Records excerpted from a collection:
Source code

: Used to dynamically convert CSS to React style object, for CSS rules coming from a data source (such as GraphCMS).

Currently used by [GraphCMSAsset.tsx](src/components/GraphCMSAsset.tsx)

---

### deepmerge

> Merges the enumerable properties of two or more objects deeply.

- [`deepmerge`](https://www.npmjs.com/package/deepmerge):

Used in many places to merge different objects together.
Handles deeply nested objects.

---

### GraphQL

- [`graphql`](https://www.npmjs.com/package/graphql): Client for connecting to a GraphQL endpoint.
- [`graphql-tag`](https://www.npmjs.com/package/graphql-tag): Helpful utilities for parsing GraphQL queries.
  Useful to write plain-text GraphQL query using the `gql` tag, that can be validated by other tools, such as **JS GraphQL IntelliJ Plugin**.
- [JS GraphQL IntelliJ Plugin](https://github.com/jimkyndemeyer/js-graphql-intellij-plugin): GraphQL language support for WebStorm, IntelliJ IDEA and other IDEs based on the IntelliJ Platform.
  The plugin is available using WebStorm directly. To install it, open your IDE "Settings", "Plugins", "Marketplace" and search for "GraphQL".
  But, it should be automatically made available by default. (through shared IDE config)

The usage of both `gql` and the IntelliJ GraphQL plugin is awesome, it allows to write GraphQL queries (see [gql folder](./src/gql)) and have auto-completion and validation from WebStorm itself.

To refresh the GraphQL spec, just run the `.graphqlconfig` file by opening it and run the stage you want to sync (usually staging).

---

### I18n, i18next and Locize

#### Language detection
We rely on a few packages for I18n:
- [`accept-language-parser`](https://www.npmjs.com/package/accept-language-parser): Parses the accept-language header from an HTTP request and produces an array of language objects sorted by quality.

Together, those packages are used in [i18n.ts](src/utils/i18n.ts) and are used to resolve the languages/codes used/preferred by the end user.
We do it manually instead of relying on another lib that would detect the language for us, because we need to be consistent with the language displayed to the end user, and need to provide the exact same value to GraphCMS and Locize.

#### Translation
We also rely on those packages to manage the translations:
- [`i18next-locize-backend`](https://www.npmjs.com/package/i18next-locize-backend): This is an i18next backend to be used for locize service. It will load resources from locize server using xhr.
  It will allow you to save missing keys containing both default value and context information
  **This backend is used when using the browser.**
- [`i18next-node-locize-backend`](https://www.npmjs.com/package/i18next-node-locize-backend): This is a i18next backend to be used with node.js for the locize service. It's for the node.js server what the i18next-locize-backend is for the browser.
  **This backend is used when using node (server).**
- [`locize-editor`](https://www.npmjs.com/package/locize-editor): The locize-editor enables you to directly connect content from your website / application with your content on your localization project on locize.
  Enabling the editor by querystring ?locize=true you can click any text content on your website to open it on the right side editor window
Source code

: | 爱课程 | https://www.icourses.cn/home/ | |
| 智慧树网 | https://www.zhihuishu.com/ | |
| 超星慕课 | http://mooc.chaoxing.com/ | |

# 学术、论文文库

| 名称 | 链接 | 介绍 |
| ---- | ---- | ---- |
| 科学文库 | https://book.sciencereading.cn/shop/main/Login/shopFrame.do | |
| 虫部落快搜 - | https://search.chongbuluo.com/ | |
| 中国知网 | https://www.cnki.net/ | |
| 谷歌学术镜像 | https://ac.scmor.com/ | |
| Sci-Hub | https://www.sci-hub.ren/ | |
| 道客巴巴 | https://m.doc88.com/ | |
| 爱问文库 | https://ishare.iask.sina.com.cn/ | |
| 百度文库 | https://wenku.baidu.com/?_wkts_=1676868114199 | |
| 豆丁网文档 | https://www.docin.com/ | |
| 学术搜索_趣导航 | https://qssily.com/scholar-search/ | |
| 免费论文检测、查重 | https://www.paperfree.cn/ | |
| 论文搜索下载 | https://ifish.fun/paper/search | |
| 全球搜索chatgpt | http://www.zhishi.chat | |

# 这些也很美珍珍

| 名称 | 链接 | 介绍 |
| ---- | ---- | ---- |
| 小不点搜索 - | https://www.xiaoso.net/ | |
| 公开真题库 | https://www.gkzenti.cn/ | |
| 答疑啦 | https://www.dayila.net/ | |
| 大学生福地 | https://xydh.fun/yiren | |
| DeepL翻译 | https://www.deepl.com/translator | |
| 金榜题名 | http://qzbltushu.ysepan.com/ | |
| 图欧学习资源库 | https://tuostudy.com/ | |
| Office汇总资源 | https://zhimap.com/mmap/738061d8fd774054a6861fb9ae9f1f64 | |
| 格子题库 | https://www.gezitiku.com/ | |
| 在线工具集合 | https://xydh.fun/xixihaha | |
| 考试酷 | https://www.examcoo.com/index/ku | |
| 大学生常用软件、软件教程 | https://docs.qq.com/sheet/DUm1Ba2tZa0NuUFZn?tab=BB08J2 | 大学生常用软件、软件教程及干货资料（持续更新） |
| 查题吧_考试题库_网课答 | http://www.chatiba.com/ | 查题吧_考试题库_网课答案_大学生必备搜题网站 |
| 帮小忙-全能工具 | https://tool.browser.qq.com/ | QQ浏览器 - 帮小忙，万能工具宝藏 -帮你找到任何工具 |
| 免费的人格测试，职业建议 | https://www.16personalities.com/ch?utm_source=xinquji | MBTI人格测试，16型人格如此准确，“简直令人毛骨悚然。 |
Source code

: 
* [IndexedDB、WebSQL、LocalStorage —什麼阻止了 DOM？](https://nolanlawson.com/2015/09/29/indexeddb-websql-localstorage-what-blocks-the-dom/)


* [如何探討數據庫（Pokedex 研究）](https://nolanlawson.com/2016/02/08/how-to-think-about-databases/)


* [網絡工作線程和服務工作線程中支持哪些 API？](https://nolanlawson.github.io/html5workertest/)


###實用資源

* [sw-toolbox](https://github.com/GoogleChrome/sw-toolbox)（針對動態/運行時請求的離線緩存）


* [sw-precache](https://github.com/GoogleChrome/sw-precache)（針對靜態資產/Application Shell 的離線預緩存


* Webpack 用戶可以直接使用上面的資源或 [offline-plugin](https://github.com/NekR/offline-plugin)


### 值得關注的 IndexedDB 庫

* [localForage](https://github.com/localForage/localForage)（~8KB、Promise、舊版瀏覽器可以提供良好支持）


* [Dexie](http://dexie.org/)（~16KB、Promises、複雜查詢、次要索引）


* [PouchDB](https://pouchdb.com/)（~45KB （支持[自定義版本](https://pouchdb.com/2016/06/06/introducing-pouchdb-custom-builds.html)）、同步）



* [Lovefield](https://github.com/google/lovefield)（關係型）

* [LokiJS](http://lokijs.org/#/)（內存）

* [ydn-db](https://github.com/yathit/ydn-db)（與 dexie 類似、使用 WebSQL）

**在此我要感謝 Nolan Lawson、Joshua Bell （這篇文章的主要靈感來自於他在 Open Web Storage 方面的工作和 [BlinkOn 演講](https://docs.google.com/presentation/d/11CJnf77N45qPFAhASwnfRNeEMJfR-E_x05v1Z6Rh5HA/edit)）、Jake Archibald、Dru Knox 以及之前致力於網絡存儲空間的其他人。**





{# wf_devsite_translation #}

[Task details] Among the records, find all lines that include the string "will" and return them.

[Answer to this task]
- [`i18next-locize-backend`](https://www.npmjs.com/package/i18next-locize-backend): This is an i18next backend to be used for locize service. It will load resources from locize server using xhr.
  It will allow you to save missing keys containing both default value and context information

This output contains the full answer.